= TASK =
Write out exactly the lines from the one containing "left shoulder: (647, 733)" through the last line of the records below, including both.

Collected data:
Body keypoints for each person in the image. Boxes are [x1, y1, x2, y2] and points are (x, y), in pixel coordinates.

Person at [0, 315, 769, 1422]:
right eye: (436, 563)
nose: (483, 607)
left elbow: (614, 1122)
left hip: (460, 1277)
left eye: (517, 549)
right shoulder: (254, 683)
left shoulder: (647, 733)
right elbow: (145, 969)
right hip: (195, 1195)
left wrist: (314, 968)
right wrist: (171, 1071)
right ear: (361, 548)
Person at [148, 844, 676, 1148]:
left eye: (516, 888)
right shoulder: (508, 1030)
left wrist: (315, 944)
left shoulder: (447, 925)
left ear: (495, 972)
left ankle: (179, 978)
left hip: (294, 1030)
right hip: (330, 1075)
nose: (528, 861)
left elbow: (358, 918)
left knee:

= ANSWER =
left shoulder: (647, 733)
right elbow: (145, 969)
right hip: (195, 1195)
left wrist: (314, 968)
right wrist: (171, 1071)
right ear: (361, 548)
Person at [148, 844, 676, 1148]:
left eye: (516, 888)
right shoulder: (508, 1030)
left wrist: (315, 944)
left shoulder: (447, 925)
left ear: (495, 972)
left ankle: (179, 978)
left hip: (294, 1030)
right hip: (330, 1075)
nose: (528, 861)
left elbow: (358, 918)
left knee:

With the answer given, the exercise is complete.